INSTRUCTIONS FOR THE TASK:
Give every entry again, unchanged, and leave its images out.

═════ PROVIDED DATA

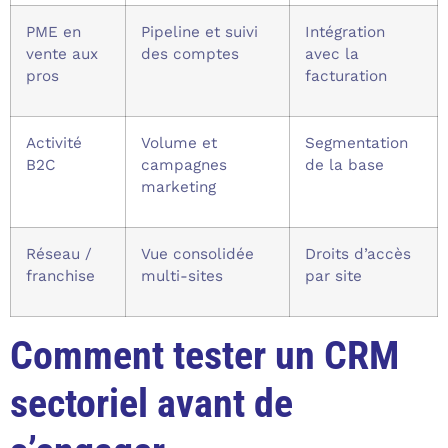
PME en
Pipeline et suivi
Intégration
vente aux
des comptes
avec la
pros
facturation
Activité
Volume et
Segmentation
B2C
campagnes
de la base
marketing
Réseau /
Vue consolidée
Droits d’accès
franchise
multi-sites
par site
Comment tester un CRM
sectoriel avant de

══════════

WRITTEN ANSWER:
PME en
Pipeline et suivi
Intégration
vente aux
des comptes
avec la
pros
facturation
Activité
Volume et
Segmentation
B2C
campagnes
de la base
marketing
Réseau /
Vue consolidée
Droits d’accès
franchise
multi-sites
par site
Comment tester un CRM
sectoriel avant de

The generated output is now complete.